Kolja Kolata

Clustering effects in Ga(AsBi)

The photoluminescence from a Ga(AsBi) sample is investigated as a function of pump power and lattice temperature. The disorder-related features are analyzed using a Monte Carlo simulation technique. A two-scale approach is introduced to separately account for cluster localization and alloy disorder effects. The corresponding characteristic energy scales of 11 and 45 meV are deduced from the detailed comparison between experiment and simulation.

Giant dynamical Stark shift in germanium quantum wells

We report a strong dynamical (ac) Stark shift of the direct gap transitions in Ge quantum wells at both cryogenic and room temperature. A blueshift of 67 meV is observed, exceeding values reported for III-V materials by about an order of magnitude. The fast intervalley scattering in the Ge material system leads to short dephasing times which in return causes larger shifts.

Universal ultrafast detector for short optical pulses based on graphene

Graphene has unique optical and electronic properties that make it attractive as an active material for broadband ultrafast detection. We present here a graphene-based detector that shows 40-picosecond electrical rise time over a spectral range that spans nearly three orders of magnitude, from the visible to the far-infrared. The detector employs a large area graphene active region with interdigitated electrodes that are connected to a log-periodic antenna to improve the long-wavelength collection efficiency, and a silicon carbide substrate that is transparent throughout the visible regime. The detector exhibits a noise-equivalent power of approximately 100 µW·Hz(-½) and is characterized at wavelengths from 780 nm to 500 µm.

Bismuth-containing III–V semiconductors: Epitaxial growth and physical properties

The growth, surface, and bulk properties of GaAsBi and related III-V alloys are examined and the potential benefits of these materials are explored in terms of device applications. The methods used include molecular beam epitaxy growth, scanning tunneling microscopy, scanning electron microscopy, transmission electron microscopy, photoluminescence spectroscopy, deep-level transient spectroscopy, dynamic modeling, and theoretical analysis. The results show that considerable progress has been made in alloying bismuth with GaAs and that the structural, optical, and electronic quality is very good for the alloys investigated.

Towards exploitation of singlet-exciton fission in organic crystals and potential integration with inorganic semiconductors

Molecular semiconductors offer intriguing electronic properties. In particular, singlet-exciton fission, the nonradiative decay of one singlet exciton into two triplet excitons effectively doubles the amount of carriers available for, e.g., photovoltaic current generation, thereby effectively surpassing the Shockley-Queisser-limit. An efficient use of singletexciton fission in actual devices, however, requires a detailed understanding of the decay dynamics in donor-acceptor heterostructures. We present a quantitative study on model single-crystalline perfluropentacene at cryogenic temperature and related heterostructures to reveal the intricate interplay between singlet-exciton fission and the nanoscopic molecular arrangement, the role of charge-transfer into and out of molecular systems and discuss the potential for functionalizing inorganic semiconductors. Finally, the potential implications in heterosystems and for functionalization of inorganic semiconductor devices are discussed.

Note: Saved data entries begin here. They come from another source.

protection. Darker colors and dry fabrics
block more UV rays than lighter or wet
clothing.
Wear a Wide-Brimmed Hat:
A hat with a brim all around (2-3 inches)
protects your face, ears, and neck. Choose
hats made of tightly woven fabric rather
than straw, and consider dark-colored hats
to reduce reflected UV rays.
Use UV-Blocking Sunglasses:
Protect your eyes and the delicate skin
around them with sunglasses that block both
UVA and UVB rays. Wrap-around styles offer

Singlet-Exciton Fission Dynamics in Single-Crystalline Perfluoropentacene

The dynamics of photoexcited carriers are studied in single-crystalline perfluoropentacene by spectrally and polarization-resolved fs-pump white-light-probe spectroscopy. Our results reveal a correlation between singlet-exciton fission and the slip-stacked arrangements of the individual molecules.

Relaxation and recombination processes in Ge/SiGe multiple quantum wells

The carrier dynamics that occurs in Ge/SiGe QWs when electrons are excited to confined states at Γ is studied by means of optical spectroscopy at different lattice temperatures. The typical times for the different relaxation and recombination processes are given and discussed.

Ultrafast electron-hole scattering monitored by hole cooling in optically excited Germanium quantum wells

The scattering and cooling dynamics in Ge quantum wells are investigated on a picosecond time scale. Time-resolved pump-probe experiments reveal an efficient scattering process between electrons in the L-valley and holes in the Γ-valley.

Giant AC Stark shift in germanium

We observe a strong ultrafast AC Stark shift of the direct band transition in strained germanium quantum wells grown on silicon. At 150 meV, the maximum measured blue shift of the band edge is one order of magnitude larger than typically found in III-V materials. The power dependence shows a linear behavior between the electrical field intensity and the magnitude of the shift which is in good agreement with a dressed-exciton model. The coherent excitation dynamics in germanium are thus mainly governed by the direct transitions.